Furthermore, including travel, tourism, adventure, and nature, Nepal has a distinct quality of spirituality. This lockdown and pandemic have affected the mental health of millions of people. Travel with spiritual therapy for the mind is a must indeed for the current situation. Nepal assures the presence of such a relaxed and scenic environment that is integral to bettering one’s mental health. Rather than going to mass gatherings, one can go for nature exploration, trekking/ hiking which you might actually love to do after staying at home for almost a month or more depending on the city you live in. At the same time, the wonderful mountain views provide an amazing opportunity for complete physical and mental rejuvenation. The charming view of the horizon and sun rays’ kisses over the snow-capped mountains is enough to render you speechless and provide you with all the enjoyment you crave. In fact, the best views from the Everest Base Camp and Annapurna Region treks make your journey full of relaxation and rejuvenation.

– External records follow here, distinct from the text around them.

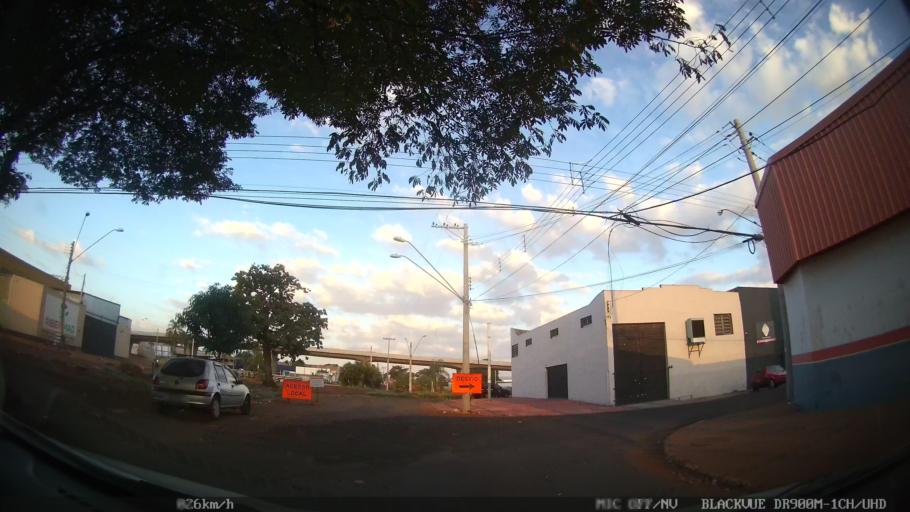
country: BR
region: Sao Paulo
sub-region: Ribeirao Preto
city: Ribeirao Preto
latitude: -21.1463
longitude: -47.7910
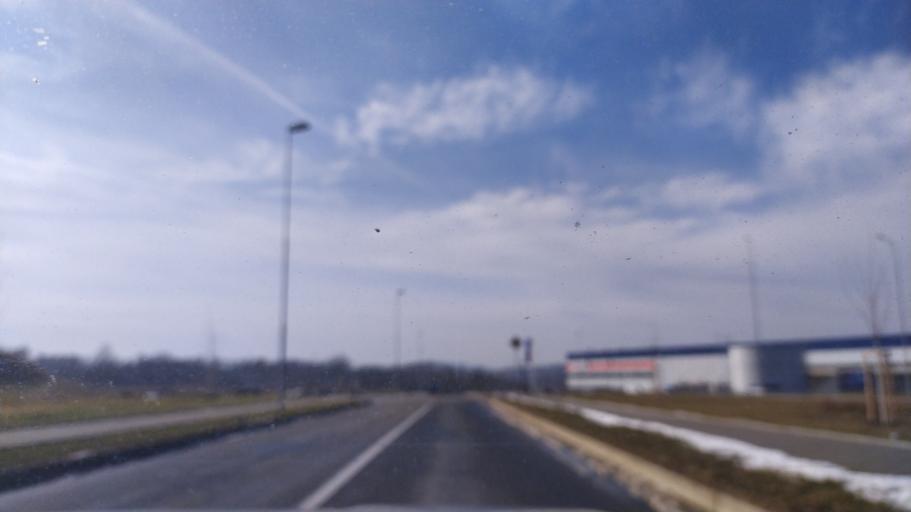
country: CZ
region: Karlovarsky
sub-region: Okres Cheb
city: Cheb
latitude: 50.0898
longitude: 12.4042
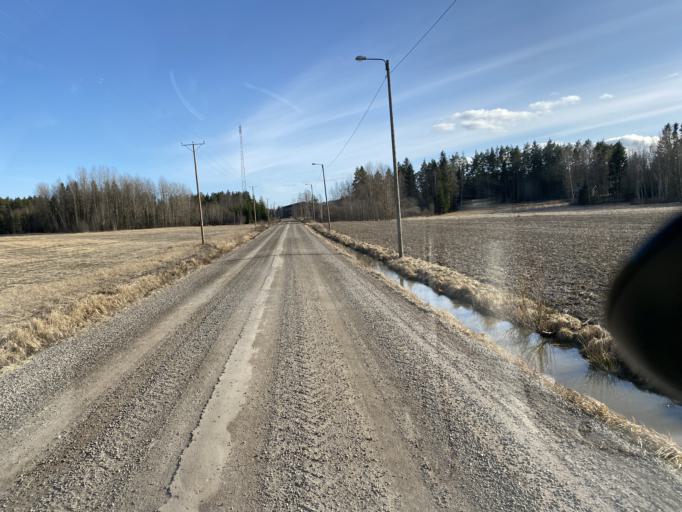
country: FI
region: Satakunta
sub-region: Rauma
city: Lappi
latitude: 61.1317
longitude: 21.9493
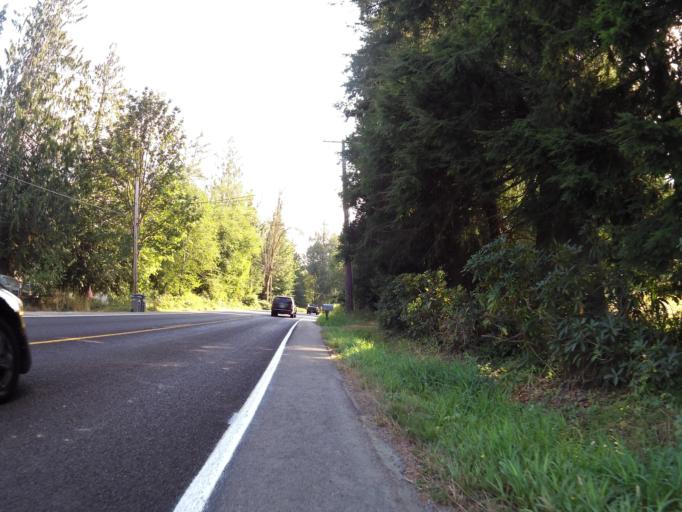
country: US
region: Washington
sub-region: Mason County
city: Belfair
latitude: 47.5057
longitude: -122.7960
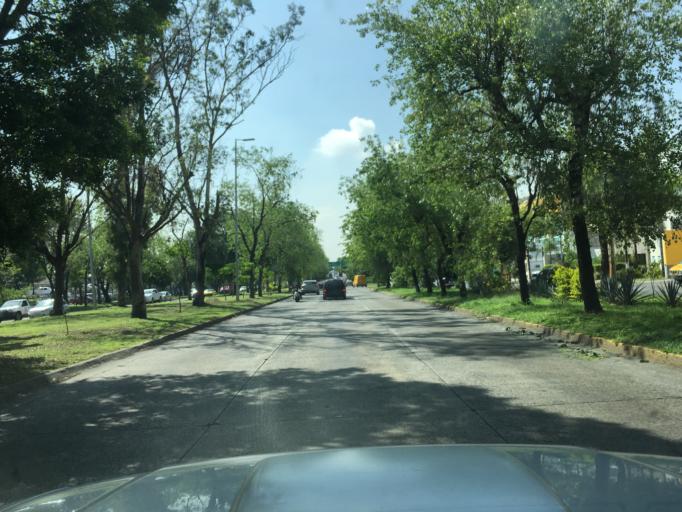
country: MX
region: Jalisco
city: Guadalajara
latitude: 20.6550
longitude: -103.3758
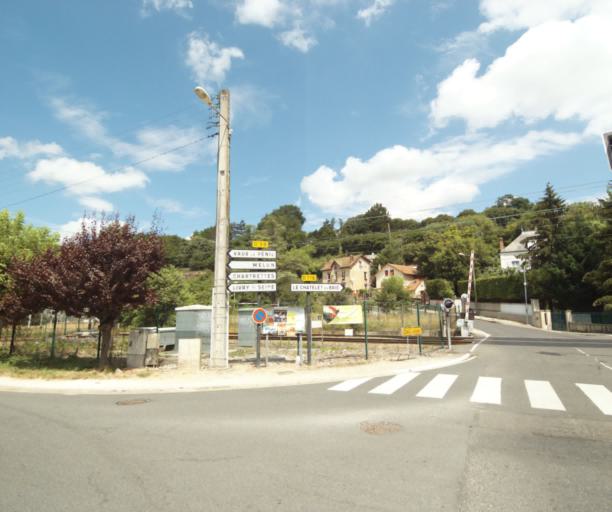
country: FR
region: Ile-de-France
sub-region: Departement de Seine-et-Marne
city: Samois-sur-Seine
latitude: 48.4866
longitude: 2.7526
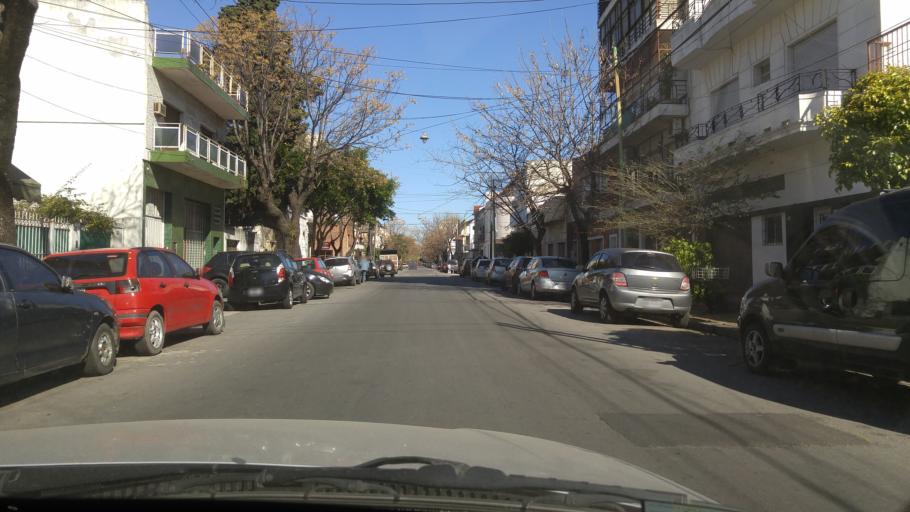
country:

Nepal Welcomes You After the Covid-19
There is no need to cancel or alter your Nepal holiday plans for 2021 as of now and the tourism ministry is looking at every possible option for opening up the tourism in Nepal, whilst keeping the safety of travellers and workers a paramount. We are optimistic that 2021 will run as planned as the flights, hotels, lodges have all resumed safely catering to the needs of tourists.
The tourism industry, workers and local people of this country need your support now more than ever to sustain. We are sure the normal days will return soon and in the meantime take care and stay safe. We look forward to welcoming you and guiding you in the Himalayas with better safety and experience.
Special Entry Requirements for Trekkers and Mountaineers:
According to guidelines approved by the Ministry of Culture, Tourism, and Civil Aviation for mountaineers and trekkers:
- Trekkers and mountaineers may be allowed into Nepal as of October 17. Please contact your travel and trekking agency for more up to date information.
If implemented, the guidelines provide that:
- Trekkers and mountaineers must obtain a visa before arrival through their travel and trekking agencies.
- Trekkers and mountaineers upon arrival must submit negative results from a PCR test taken within 72 hours of departing their home country.
- Trekkers and mountaineers must have a hotel booking for a 7-day quarantine in Nepal.
- Trekkers and mountaineers must possess insurance of at least $5,000 USD against COVID-19.
- On the fifth day of quarantine, trekkers and mountaineers must take a PCR test at their own expense before proceeding with their trek or expedition.